The unemployment rate fell to 7.5 percent in May from 7.6 percent in April, Eurostat reported Monday. The rate was forecast to remain unchanged at 7.6 percent.

The number of unemployed decreased 103,000 from the previous month to 12.34 million in May. Compared to last year, unemployment fell 1.133 million.

The youth jobless rate came in at 15.7 percent in May versus 15.9 percent in April. In the same period last year, the rate was 17 percent.

Despite the likely slowdown in GDP growth in the second quarter, the steady recovery in the labor market continued, Jack Allen-Reynolds, an economist at Capital Economics, said.

But with business surveys remaining gloomy, the unemployment rate is unlikely to fall much further, the economist added.

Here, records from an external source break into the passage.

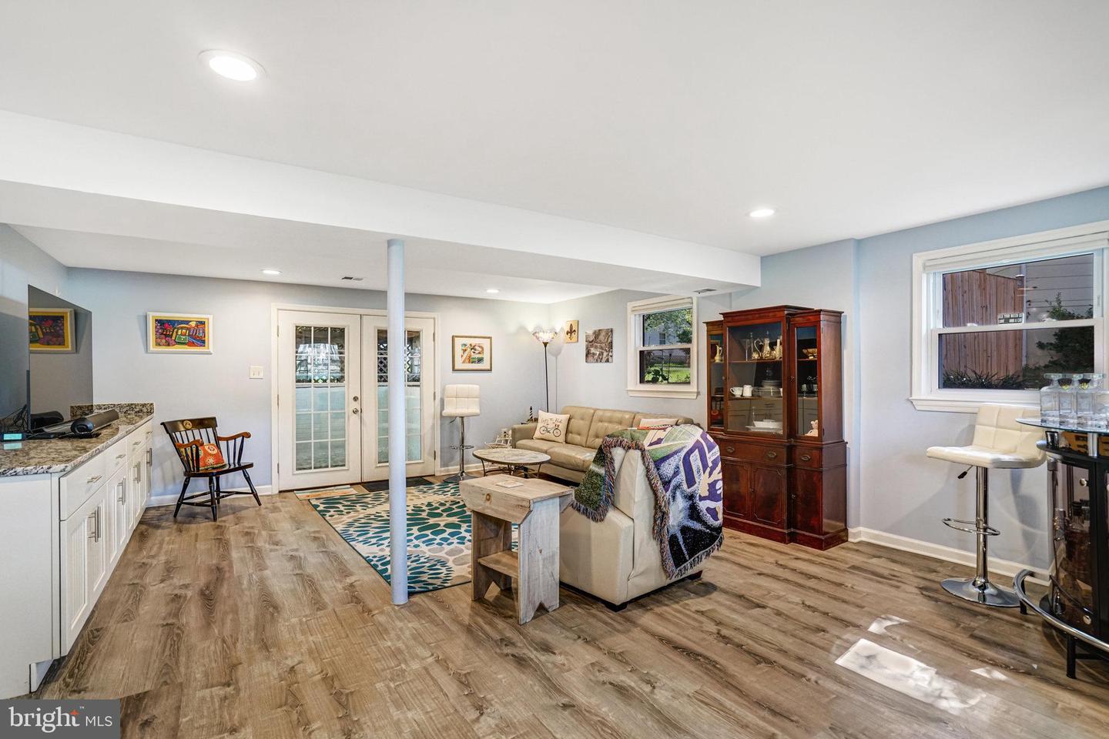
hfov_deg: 96.7
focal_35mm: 16
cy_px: 370
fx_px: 493
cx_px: 554
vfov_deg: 73.7
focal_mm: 16
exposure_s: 1/40
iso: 1250
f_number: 8
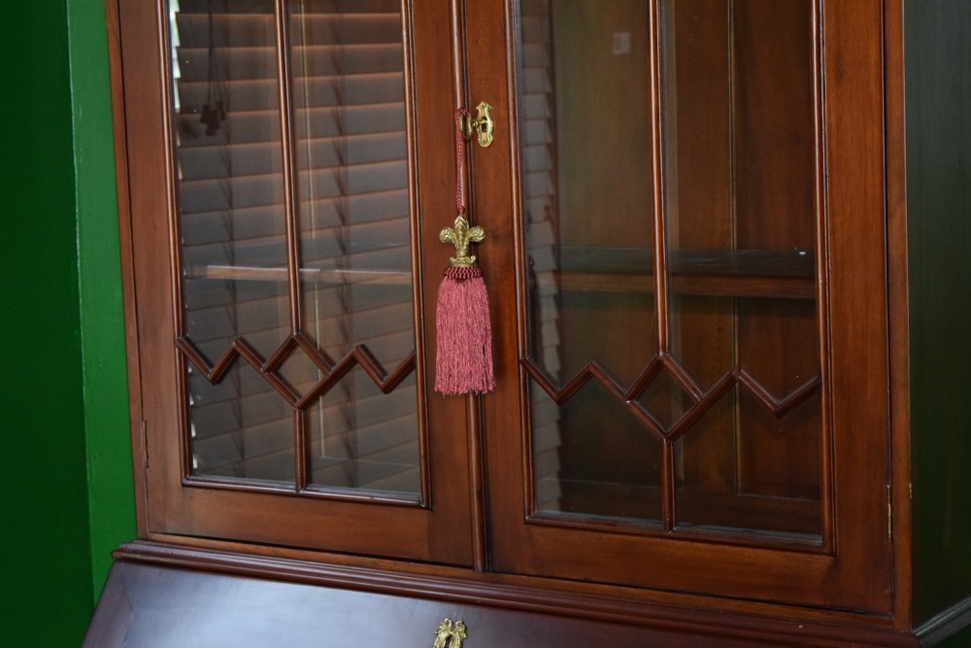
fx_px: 2225
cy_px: 324
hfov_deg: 24.6
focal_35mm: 82
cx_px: 486
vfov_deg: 16.6
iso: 3200
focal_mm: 55
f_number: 5.6
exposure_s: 1/60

Labor market data is not strong enough to deter the European Central Bank from loosening monetary policy in months ahead, Allen-Reynolds said.

Germany's unemployment decreased only 1,000 in June after a sharp 60,000 increase in May, the Federal Labor Agency said. The jobless rate held steady at 5 percent.

Meanwhile, Italy's jobless rate fell to the lowest since February 2012, Istat reported. The rate slid to 9.9 percent in May from 10.1 percent in April.

Elsewhere, ECB data showed that credit to the private sector increased at a slower pace of 2.5 percent year-on-year in May, following April's 2.7 percent rise.

According to the Purchasing Managers' survey, the euro area manufacturing sector contracted for a fifth straight month in June amid ongoing global trade tensions and political uncertainties.

The IHS Markit factory Purchasing Managers' Index fell to a 3-month low of 47.6 in June from 47.7 in May. The score was slightly weaker than the earlier flash reading of 47.8.

"The disappointing survey rounds off a second quarter in which the average PMI reading was the lowest since the opening months of 2013, consistent with the official measure of output falling at a quarterly rate of approximately 0.7 percent and acting as a major drag on GDP," Chris Williamson, chief business economist at IHS Markit said.

Operating conditions were generally weak across the single currency area, according to the latest country data. Germany remained the weakest-performing nation.

Germany's final IHS Markit/BME manufacturing PMI decreased to 45.0 from 44.3 in May. The flash reading was 45.4. Although well below the neutral 50.0, the index rose to a four-month high.

France bucked the overall trend somewhat, registering its highest PMI for nine months in June. The indicator rose to 51.9 from 50.6 in May. This reading was also below the flash 52.0.